**ACTIVITY**
Please revise the data below by changing "Казань" to "Самара" and leaving every other line untouched. Omit the pictures from your answer.

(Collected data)
# # # # # # #

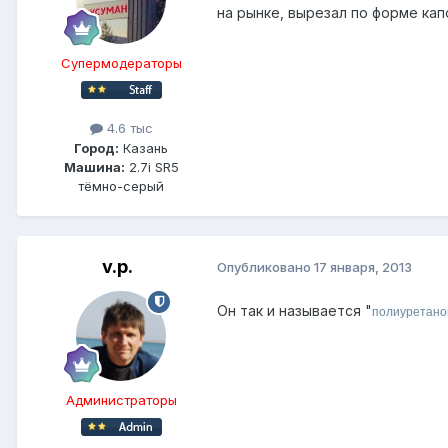
на рынке, вырезал по форме кап
Супермодераторы
4.6 тыс
Город:
Казань
Машина:
2.7i SR5
тёмно-серый
v.p.
Опубликовано
17 января, 2013
Он так и называется "
полиуретано
Администраторы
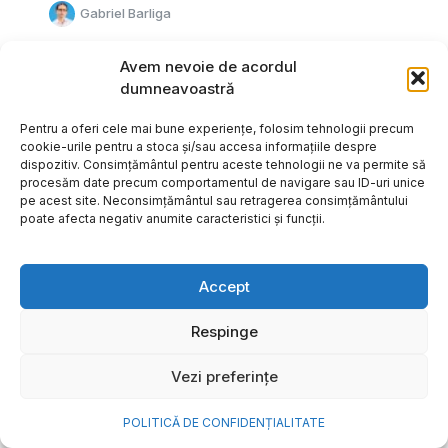
Gabriel Barliga
Avem nevoie de acordul
dumneavoastră
Pentru a oferi cele mai bune experiențe, folosim tehnologii precum
cookie-urile pentru a stoca și/sau accesa informațiile despre
dispozitiv. Consimțământul pentru aceste tehnologii ne va permite să
procesăm date precum comportamentul de navigare sau ID-uri unice
pe acest site. Neconsimțământul sau retragerea consimțământului
poate afecta negativ anumite caracteristici și funcții.
Accept
Respinge
Cum transformi cele mai
Vezi preferințe
frumoase amintiri ale verii într-
o bijuterie Pandora pe care o
POLITICĂ DE CONFIDENȚIALITATE
porți zi de zi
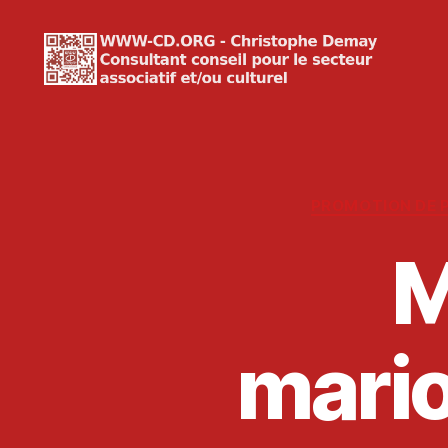
WWW-
CD.ORG
Christophe
Demay
PROMOTION DE 
M
mario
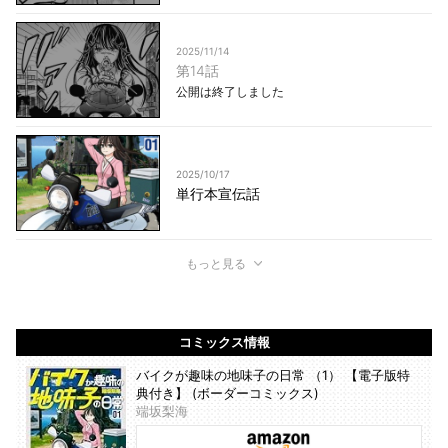
2025/11/14
第14話
公開は終了しました
2025/10/17
単行本宣伝話
もっと見る
コミックス情報
バイクが趣味の地味子の日常 （1） 【電子版特
典付き】 (ボーダーコミックス)
端坂梨海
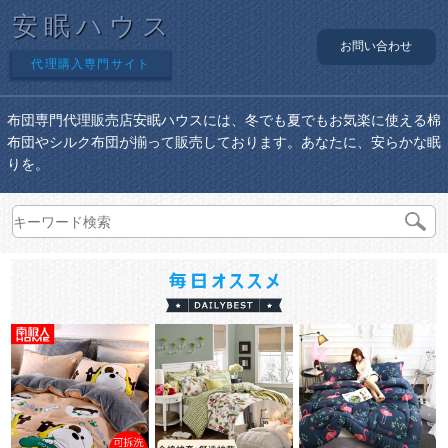
安眠ハウス
お問い合わせ
代理購入専門サイト
布団専門代理販売店安眠ハウスには、冬でも夏でもお気楽に使える棉
布団やシルク布団が揃って販売しております。あなたに、安らかな眠
りを。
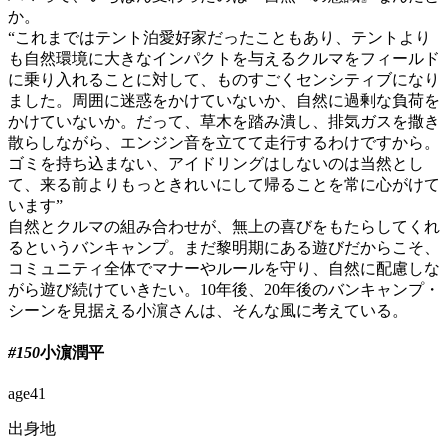
か。
“これまではテント泊愛好家だったこともあり、テントより
も自然環境に大きなインパクトを与えるクルマをフィールド
に乗り入れることに対して、ものすごくセンシティブになり
ました。周囲に迷惑をかけていないか、自然に過剰な負荷を
かけていないか。だって、草木を踏み潰し、排気ガスを撒き
散らしながら、エンジン音を立てて走行するわけですから。
ゴミを持ち込まない、アイドリングはしないのは当然とし
て、来る前よりもっときれいにして帰ることを常に心がけて
います”
自然とクルマの組み合わせが、無上の喜びをもたらしてくれ
るというバンキャンプ。まだ黎明期にある遊びだからこそ、
コミュニティ全体でマナーやルールを守り、自然に配慮しな
がら遊び続けていきたい。10年後、20年後のバンキャンプ・
シーンを見据える小濵さんは、そんな風に考えている。
#150
小
濵
潤平
age
41
出身地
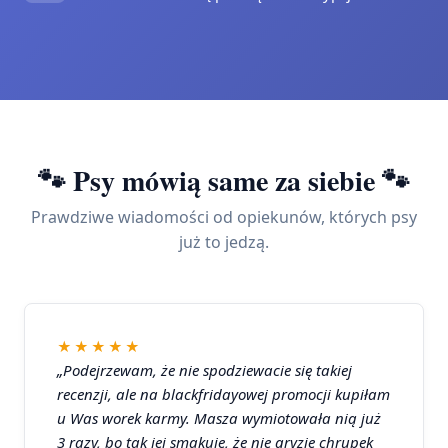
🐾 Psy mówią same za siebie 🐾
Prawdziwe wiadomości od opiekunów, których psy
już to jedzą.
★★★★★
„Podejrzewam, że nie spodziewacie się takiej
recenzji, ale na blackfridayowej promocji kupiłam
u Was worek karmy. Masza wymiotowała nią już
3 razy, bo tak jej smakuje, że nie gryzie chrupek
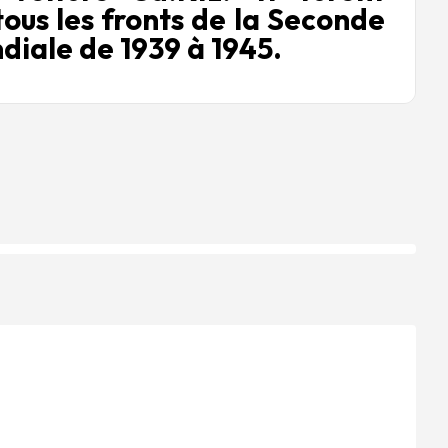
 tous les fronts de la Seconde
iale de 1939 à 1945.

# # # # # # #

**TASK RESULT**
на рынке, вырезал по форме кап
Супермодераторы
4.6 тыс
Город:
Самара
Машина:
2.7i SR5
тёмно-серый
v.p.
Опубликовано
17 января, 2013
Он так и называется "
полиуретано
Администраторы
Gabriel Barliga
Avem nevoie de acordul
dumneavoastră
Pentru a oferi cele mai bune experiențe, folosim tehnologii precum
cookie-urile pentru a stoca și/sau accesa informațiile despre
dispozitiv. Consimțământul pentru aceste tehnologii ne va permite să
procesăm date precum comportamentul de navigare sau ID-uri unice
pe acest site. Neconsimțământul sau retragerea consimțământului
poate afecta negativ anumite caracteristici și funcții.
Accept
Respinge
Cum transformi cele mai
Vezi preferințe
frumoase amintiri ale verii într-
o bijuterie Pandora pe care o
POLITICĂ DE CONFIDENȚIALITATE
porți zi de zi
WWW-
CD.ORG
Christophe
Demay
PROMOTION DE 
M
mario
2025/11/14
第14話
公開は終了しました
2025/10/17
単行本宣伝話
もっと見る
コミックス情報
バイクが趣味の地味子の日常 （1） 【電子版特
典付き】 (ボーダーコミックス)
端坂梨海
安眠ハウス
お問い合わせ
代理購入専門サイト
布団専門代理販売店安眠ハウスには、冬でも夏でもお気楽に使える棉
布団やシルク布団が揃って販売しております。あなたに、安らかな眠
りを。
か。
“これまではテント泊愛好家だったこともあり、テントより
も自然環境に大きなインパクトを与えるクルマをフィールド
に乗り入れることに対して、ものすごくセンシティブになり
ました。周囲に迷惑をかけていないか、自然に過剰な負荷を
かけていないか。だって、草木を踏み潰し、排気ガスを撒き
散らしながら、エンジン音を立てて走行するわけですから。
ゴミを持ち込まない、アイドリングはしないのは当然とし
て、来る前よりもっときれいにして帰ることを常に心がけて
います”
自然とクルマの組み合わせが、無上の喜びをもたらしてくれ
るというバンキャンプ。まだ黎明期にある遊びだからこそ、
コミュニティ全体でマナーやルールを守り、自然に配慮しな
がら遊び続けていきたい。10年後、20年後のバンキャンプ・
シーンを見据える小濵さんは、そんな風に考えている。
#150
小
濵
潤平
age
41
出身地
🐾 Psy mówią same za siebie 🐾
Prawdziwe wiadomości od opiekunów, których psy
już to jedzą.
★★★★★
„Podejrzewam, że nie spodziewacie się takiej
recenzji, ale na blackfridayowej promocji kupiłam
u Was worek karmy. Masza wymiotowała nią już
3 razy, bo tak jej smakuje, że nie gryzie chrupek
 tous les fronts de la Seconde
iale de 1939 à 1945.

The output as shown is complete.